Output every entry exactly, without any pictures.

___ Task inputs ___

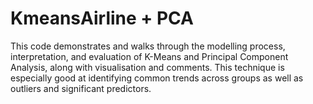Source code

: # KmeansAirline + PCA
This code demonstrates and walks through the modelling process, interpretation, and evaluation of K-Means and Principal Component Analysis, along with visualisation and comments. This technique is especially good at identifying common trends across groups as well as outliers and significant predictors.
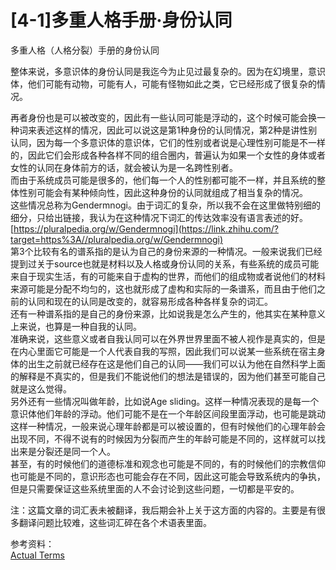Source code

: # \[4-1\]多重人格手册·身份认同

多重人格（人格分裂）手册的身份认同

整体来说，多意识体的身份认同是我迄今为止见过最复杂的。因为在幻境里，意识体，他们可能有动物，可能有人，可能有怪物如此之类，它已经形成了很复杂的情况。

再者身份也是可以被改变的，因此有一些认同可能是浮动的，这个时候可能会换一种词来表述这样的情况，因此可以说这是第1种身份的认同情况，第2种是讲性别认同，因为每一个多意识体的意识体，它们的性别或者说是心理性别可能是不一样的，因此它们会形成各种各样不同的组合圈内，普遍认为如果一个女性的身体或者女性的认同在身体前方的话，就会被认为是一名跨性别者。  
而由于系统成员可能是很多的，他们每一个人的性别都可能不一样，并且系统的整体性别可能会有某种倾向性，因此这种身份的认同就组成了相当复杂的情况。  
这些情况总称为Gendermnogi。由于词汇的复杂，所以我不会在这里做特别细的细分，只给出链接，我认为在这种情况下词汇的传达效率没有语言表述的好。  
[https://pluralpedia.org/w/Gendermnogi](https://link.zhihu.com/?target=https%3A//pluralpedia.org/w/Gendermnogi)  
第3个比较有名的谱系指的是认为自己的身份来源的一种情况。一般来说我们已经提到过关于source也就是材料以及人格或身份认同的关系，有些系统的成员可能来自于现实生活，有的可能来自于虚构的世界，而他们的组成物或者说他们的材料来源可能是分配不均匀的，这也就形成了虚构和实际的一条谱系，而且由于他们之前的认同和现在的认同是改变的，就容易形成各种各样复杂的词汇。  
还有一种谱系指的是自己的身份来源，比如说我是怎么产生的，他其实在某种意义上来说，也算是一种自我的认同。  
准确来说，这些意义或者自我认同可以在外界世界里面不被人视作是真实的，但是在内心里面它可能是一个人代表自我的写照，因此我们可以说某一些系统在宿主身体的出生之前就已经存在这是他们自己的认同——我们可以认为他在自然科学上面的解释是不真实的，但是我们不能说他们的想法是错误的，因为他们甚至可能自己就是这么觉得。  
另外还有一些情况叫做年龄，比如说Age sliding。这样一种情况表现的是每一个意识体他们年龄的浮动。他们可能不是在一个年龄区间段里面浮动，也可能是跳动这样一种情况，一般来说心理年龄都是可以被设置的，但有时候他们的心理年龄会出现不同，不得不说有的时候因为分裂而产生的年龄可能是不同的，这样就可以找出来是分裂还是同一个人。  
甚至，有的时候他们的道德标准和观念也可能是不同的，有的时候他们的宗教信仰也可能是不同的，意识形态也可能会存在不同，因此这可能会导致系统内的争执，但是只需要保证这些系统里面的人不会讨论到这些问题，一切都是平安的。

注：这篇文章的词汇表未被翻译，我后期会补上关于这方面的内容的。主要是有很多翻译问题比较难，这些词汇碎在各个术语表里面。

参考资料：  
[Actual Terms](https://link.zhihu.com/?target=https%3A//pluralpedia.org/w/Category%3AActual%5FTerms "啊——又是转义")

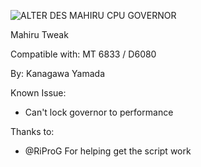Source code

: ![ALTER DES  MAHIRU CPU   GOVERNOR](https://github.com/user-attachments/assets/f44c09af-29b0-496f-a1ed-e9d08182fe49)

Mahiru Tweak

Compatible with: MT 6833 / D6080

By: Kanagawa Yamada

Known Issue:

- Can't lock governor to performance

Thanks to:

- @RiProG For helping get the script work
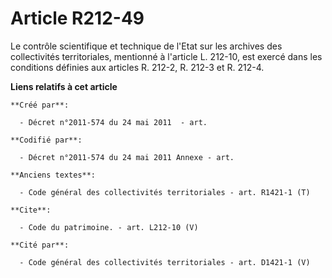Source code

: # Article R212-49

Le contrôle scientifique et technique de l'Etat sur les archives des collectivités territoriales, mentionné à l'article L.
212-10, est exercé dans les conditions définies aux articles R. 212-2, R. 212-3 et R. 212-4.

**Liens relatifs à cet article**

	**Créé par**:

	  - Décret n°2011-574 du 24 mai 2011  - art.

	**Codifié par**:

	  - Décret n°2011-574 du 24 mai 2011 Annexe - art.

	**Anciens textes**:

	  - Code général des collectivités territoriales - art. R1421-1 (T)

	**Cite**:

	  - Code du patrimoine. - art. L212-10 (V)

	**Cité par**:

	  - Code général des collectivités territoriales - art. D1421-1 (V)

___

Answer to this exercise
Source code

: # KmeansAirline + PCA
This code demonstrates and walks through the modelling process, interpretation, and evaluation of K-Means and Principal Component Analysis, along with visualisation and comments. This technique is especially good at identifying common trends across groups as well as outliers and significant predictors.
Source code

: # \[4-1\]多重人格手册·身份认同

多重人格（人格分裂）手册的身份认同

整体来说，多意识体的身份认同是我迄今为止见过最复杂的。因为在幻境里，意识体，他们可能有动物，可能有人，可能有怪物如此之类，它已经形成了很复杂的情况。

再者身份也是可以被改变的，因此有一些认同可能是浮动的，这个时候可能会换一种词来表述这样的情况，因此可以说这是第1种身份的认同情况，第2种是讲性别认同，因为每一个多意识体的意识体，它们的性别或者说是心理性别可能是不一样的，因此它们会形成各种各样不同的组合圈内，普遍认为如果一个女性的身体或者女性的认同在身体前方的话，就会被认为是一名跨性别者。  
而由于系统成员可能是很多的，他们每一个人的性别都可能不一样，并且系统的整体性别可能会有某种倾向性，因此这种身份的认同就组成了相当复杂的情况。  
这些情况总称为Gendermnogi。由于词汇的复杂，所以我不会在这里做特别细的细分，只给出链接，我认为在这种情况下词汇的传达效率没有语言表述的好。  
[https://pluralpedia.org/w/Gendermnogi](https://link.zhihu.com/?target=https%3A//pluralpedia.org/w/Gendermnogi)  
第3个比较有名的谱系指的是认为自己的身份来源的一种情况。一般来说我们已经提到过关于source也就是材料以及人格或身份认同的关系，有些系统的成员可能来自于现实生活，有的可能来自于虚构的世界，而他们的组成物或者说他们的材料来源可能是分配不均匀的，这也就形成了虚构和实际的一条谱系，而且由于他们之前的认同和现在的认同是改变的，就容易形成各种各样复杂的词汇。  
还有一种谱系指的是自己的身份来源，比如说我是怎么产生的，他其实在某种意义上来说，也算是一种自我的认同。  
准确来说，这些意义或者自我认同可以在外界世界里面不被人视作是真实的，但是在内心里面它可能是一个人代表自我的写照，因此我们可以说某一些系统在宿主身体的出生之前就已经存在这是他们自己的认同——我们可以认为他在自然科学上面的解释是不真实的，但是我们不能说他们的想法是错误的，因为他们甚至可能自己就是这么觉得。  
另外还有一些情况叫做年龄，比如说Age sliding。这样一种情况表现的是每一个意识体他们年龄的浮动。他们可能不是在一个年龄区间段里面浮动，也可能是跳动这样一种情况，一般来说心理年龄都是可以被设置的，但有时候他们的心理年龄会出现不同，不得不说有的时候因为分裂而产生的年龄可能是不同的，这样就可以找出来是分裂还是同一个人。  
甚至，有的时候他们的道德标准和观念也可能是不同的，有的时候他们的宗教信仰也可能是不同的，意识形态也可能会存在不同，因此这可能会导致系统内的争执，但是只需要保证这些系统里面的人不会讨论到这些问题，一切都是平安的。

注：这篇文章的词汇表未被翻译，我后期会补上关于这方面的内容的。主要是有很多翻译问题比较难，这些词汇碎在各个术语表里面。

参考资料：  
[Actual Terms](https://link.zhihu.com/?target=https%3A//pluralpedia.org/w/Category%3AActual%5FTerms "啊——又是转义")

Source code

: ![ALTER DES  MAHIRU CPU   GOVERNOR](https://github.com/user-attachments/assets/f44c09af-29b0-496f-a1ed-e9d08182fe49)

Mahiru Tweak

Compatible with: MT 6833 / D6080

By: Kanagawa Yamada

Known Issue:

- Can't lock governor to performance

Thanks to:

- @RiProG For helping get the script work
Source code

: # Article R212-49

Le contrôle scientifique et technique de l'Etat sur les archives des collectivités territoriales, mentionné à l'article L.
212-10, est exercé dans les conditions définies aux articles R. 212-2, R. 212-3 et R. 212-4.

**Liens relatifs à cet article**

	**Créé par**:

	  - Décret n°2011-574 du 24 mai 2011  - art.

	**Codifié par**:

	  - Décret n°2011-574 du 24 mai 2011 Annexe - art.

	**Anciens textes**:

	  - Code général des collectivités territoriales - art. R1421-1 (T)

	**Cite**:

	  - Code du patrimoine. - art. L212-10 (V)

	**Cité par**:

	  - Code général des collectivités territoriales - art. D1421-1 (V)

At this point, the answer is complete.